[Action item]
Transcribe the text of each record below verbatim, from the first through the last, and leave the pictures out of the transcription.

[Material for this task]

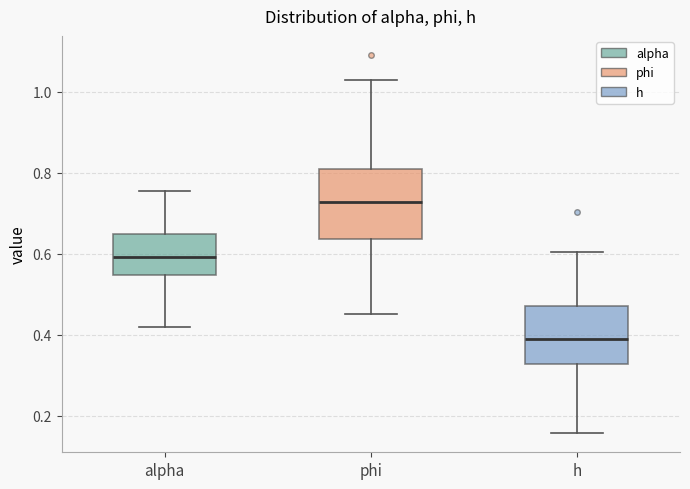

Reading left to right, transcribe this box plot: for each box, give where its median line is, the range the box spans, and where its two whiskers end, as read against the y-axis. The values are not printed on the chart, so give them approximately, as read against the axis.

alpha: median 0.60, box 0.54 to 0.64, whiskers 0.42 to 0.76
phi: median 0.72, box 0.64 to 0.80, whiskers 0.46 to 1.02
h: median 0.38, box 0.32 to 0.48, whiskers 0.16 to 0.60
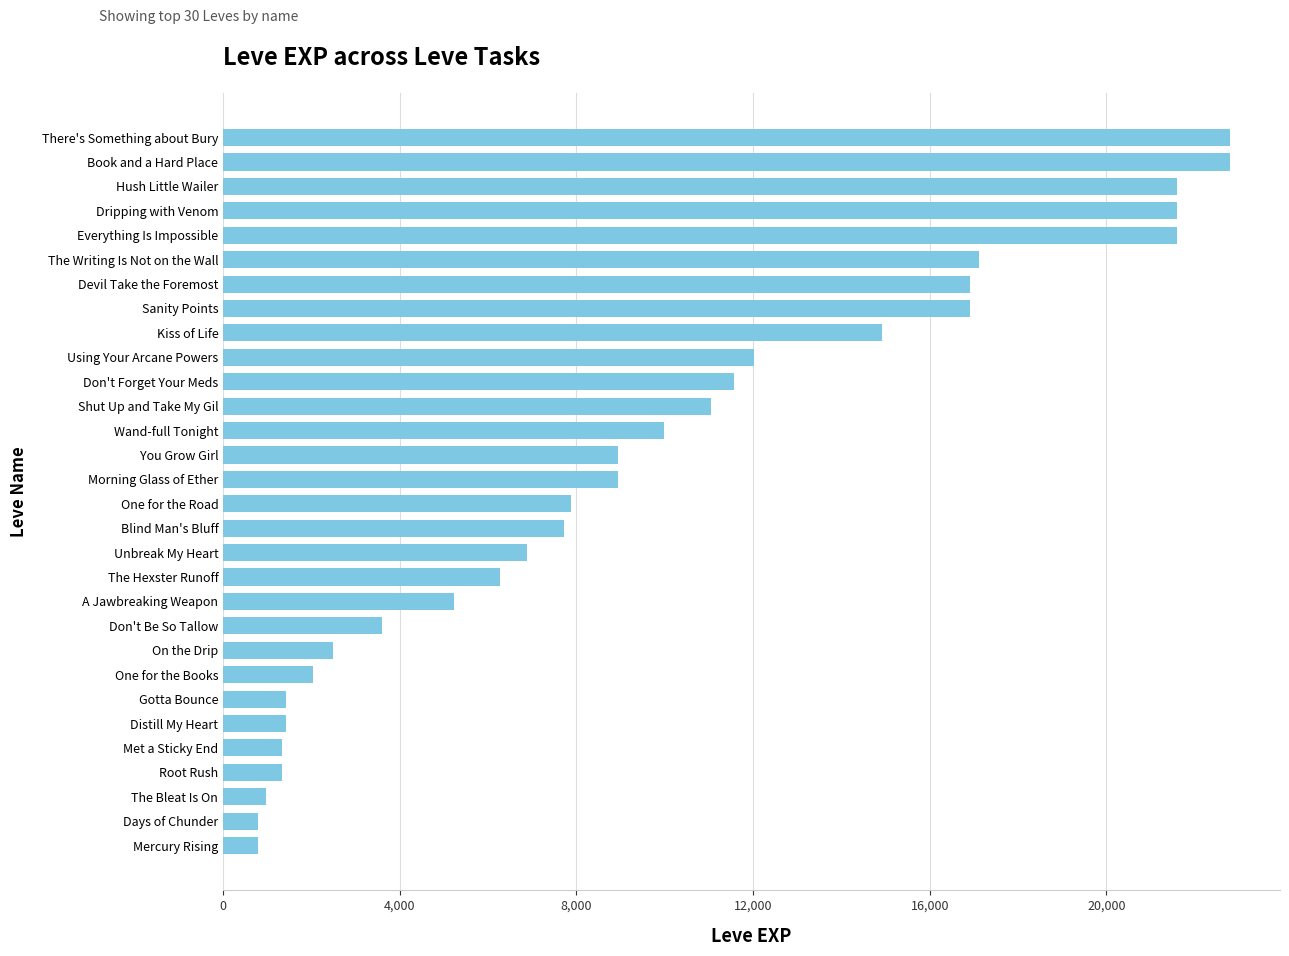

What is the smallest value displayed?

800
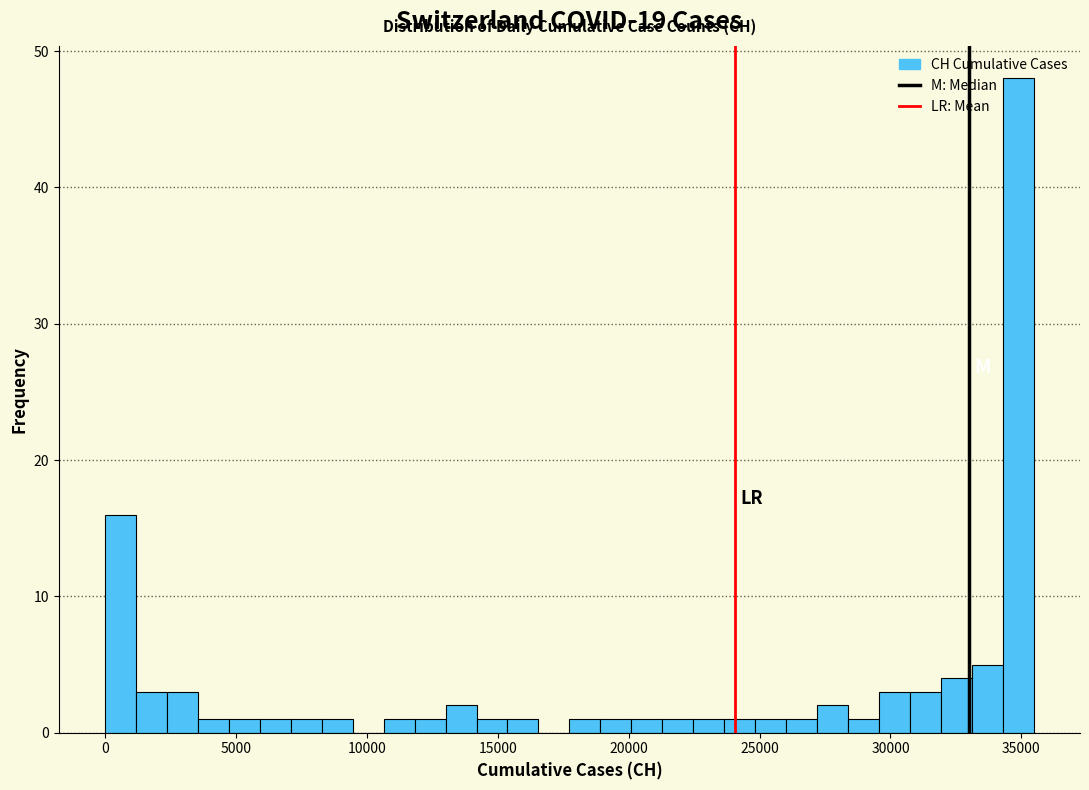

Read against the x-axis, roughly where is the centre of the tallest bar?

35000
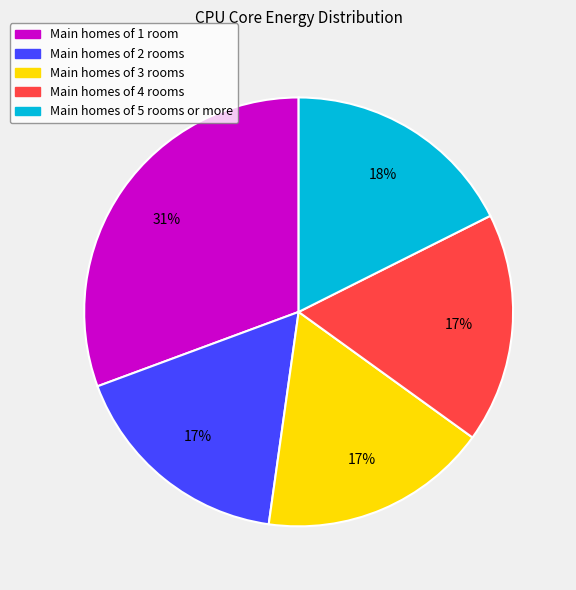

To the nearest percent, what is the difference between the largest and smallest slice percentages?

14%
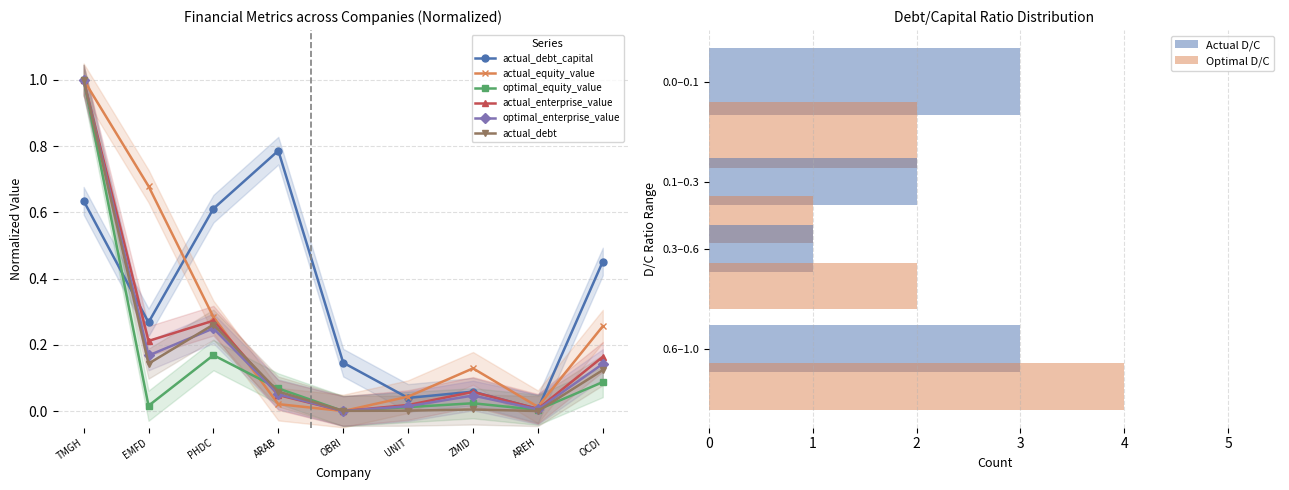

What is the sum of the actual_equity_value values at UNIT and EMFD?

0.7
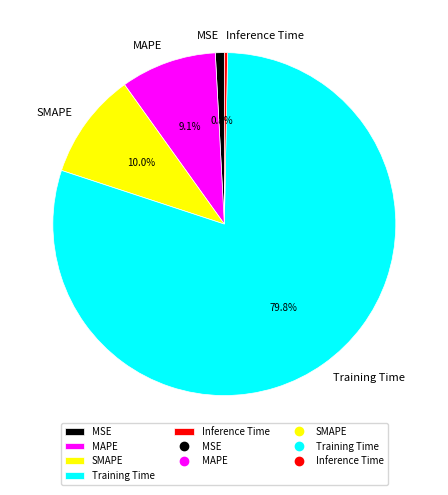

What is the smallest slice in the pie chart?

Inference Time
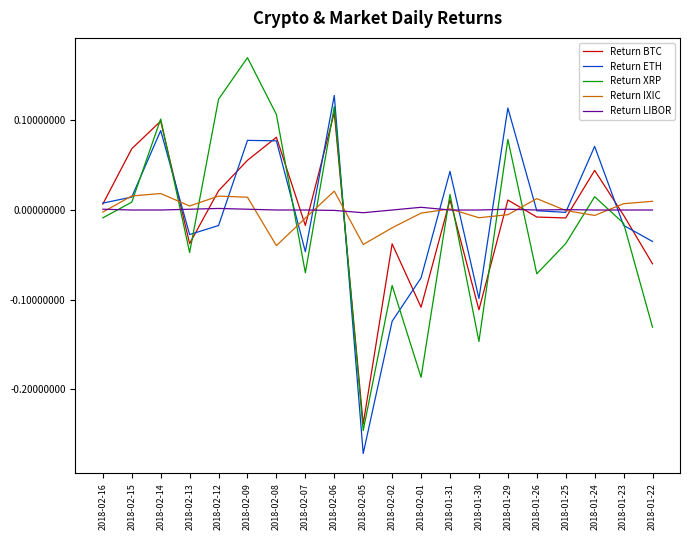

Which series ends up on top after the final intersection of Return IXIC and Return ETH?

Return IXIC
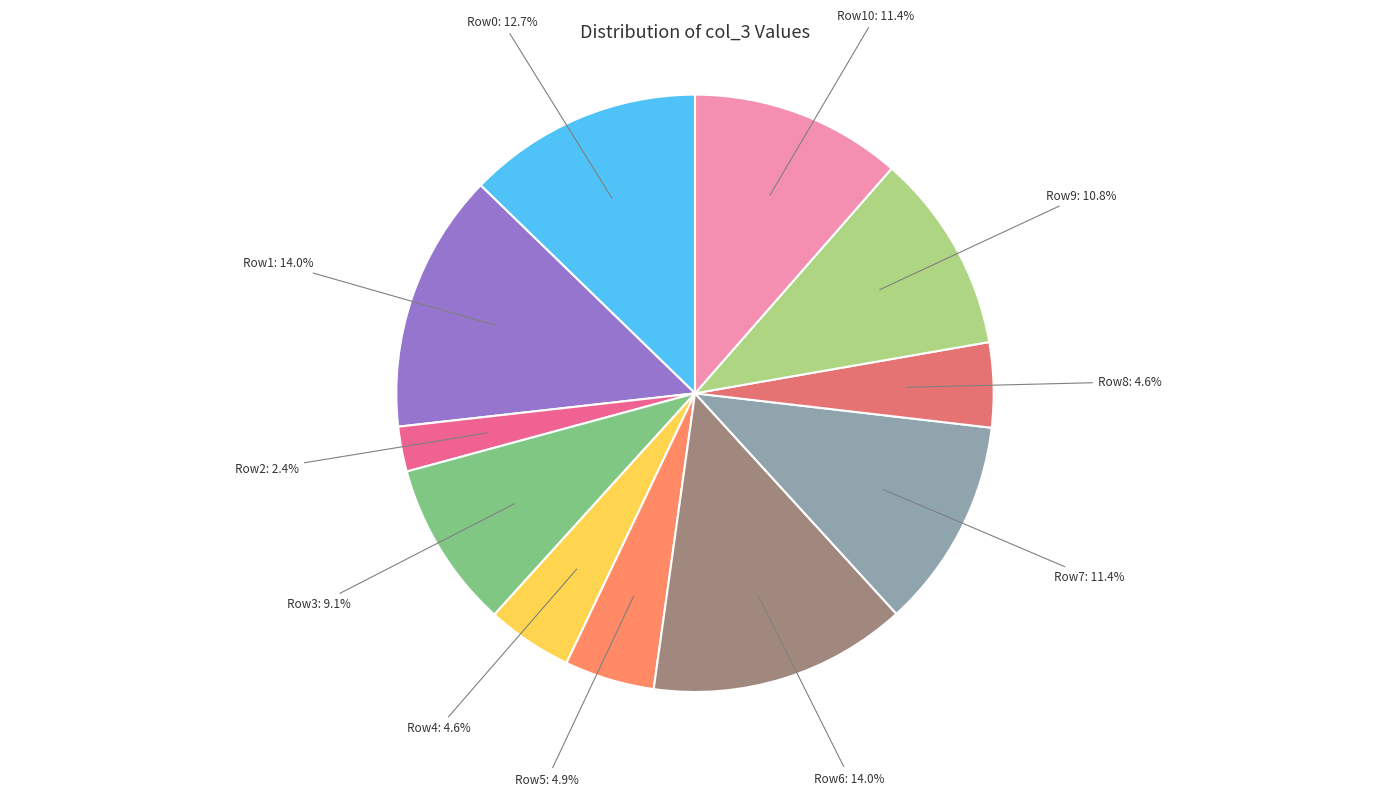

Which slice is the smallest?

Row2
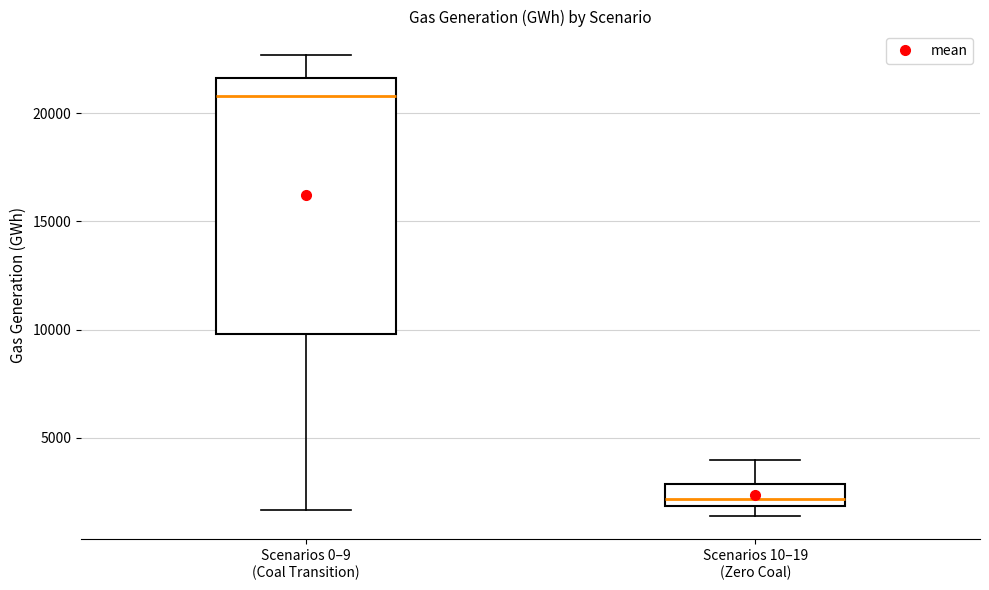

Which box's median line is the lowest?

Scenarios 10–19 (Zero Coal)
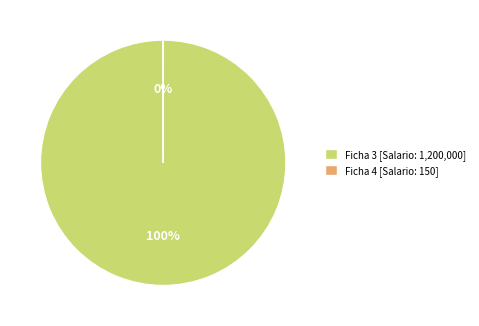

True or false: Ficha 3 accounts for 93% of the total.

False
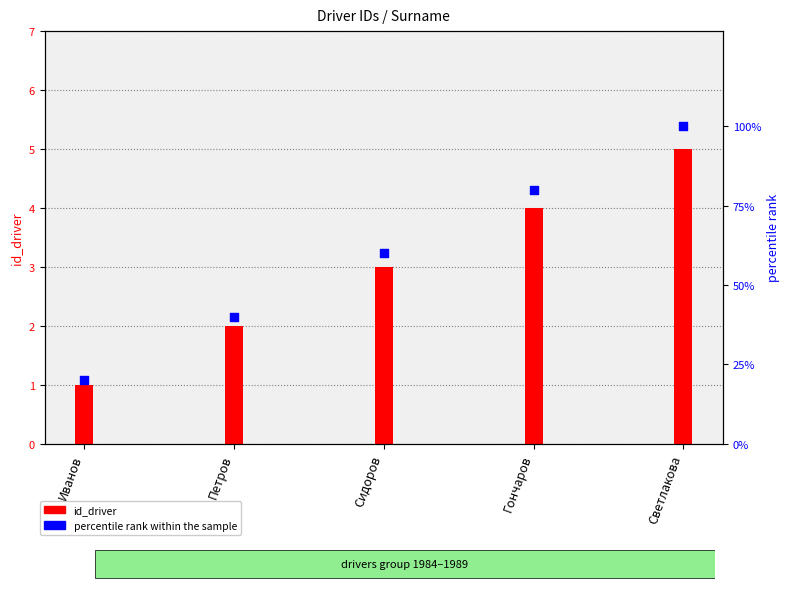

Which series reaches the minimum Y coordinate?

id_driver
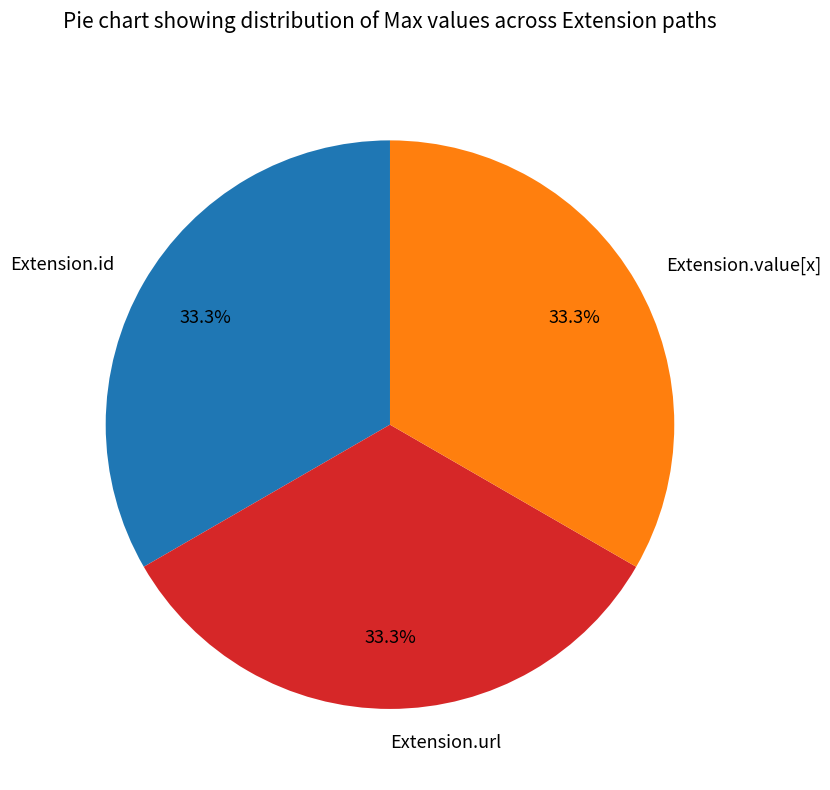

Count the number of slices in the pie.

3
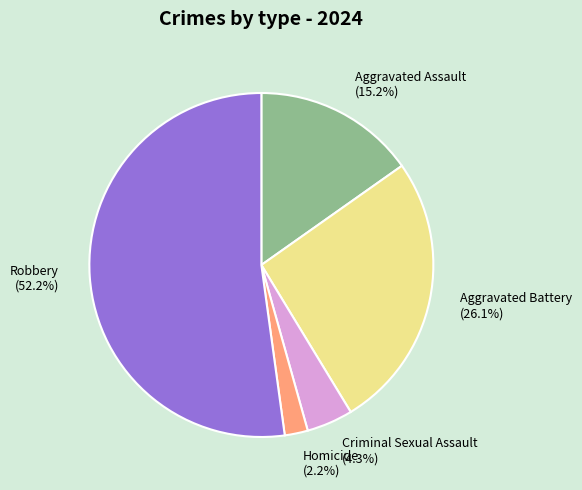

What percentage is the Aggravated Assault slice, to the nearest percent?

15%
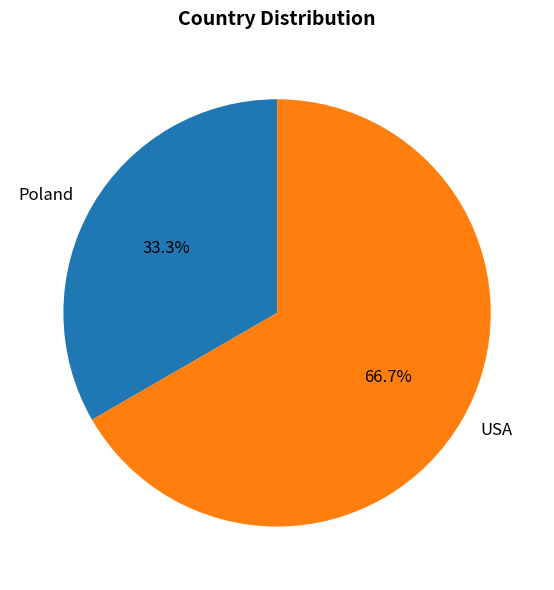

To the nearest percent, what is the average slice percentage?

50%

[Result for this task]
Reading left to right, transcribe this box plot: for each box, give where its median line is, the range the box spans, and where its two whiskers end, as read against the y-axis. The values are not printed on the chart, so give them approximately, as read against the axis.

alpha: median 0.60, box 0.54 to 0.64, whiskers 0.42 to 0.76
phi: median 0.72, box 0.64 to 0.80, whiskers 0.46 to 1.02
h: median 0.38, box 0.32 to 0.48, whiskers 0.16 to 0.60

What is the smallest value displayed?

800

Read against the x-axis, roughly where is the centre of the tallest bar?

35000

To the nearest percent, what is the difference between the largest and smallest slice percentages?

14%

What is the sum of the actual_equity_value values at UNIT and EMFD?

0.7

What is the smallest slice in the pie chart?

Inference Time

Which series ends up on top after the final intersection of Return IXIC and Return ETH?

Return IXIC

Which slice is the smallest?

Row2

Which box's median line is the lowest?

Scenarios 10–19 (Zero Coal)

True or false: Ficha 3 accounts for 93% of the total.

False

Which series reaches the minimum Y coordinate?

id_driver

Count the number of slices in the pie.

3

What percentage is the Aggravated Assault slice, to the nearest percent?

15%

To the nearest percent, what is the average slice percentage?

50%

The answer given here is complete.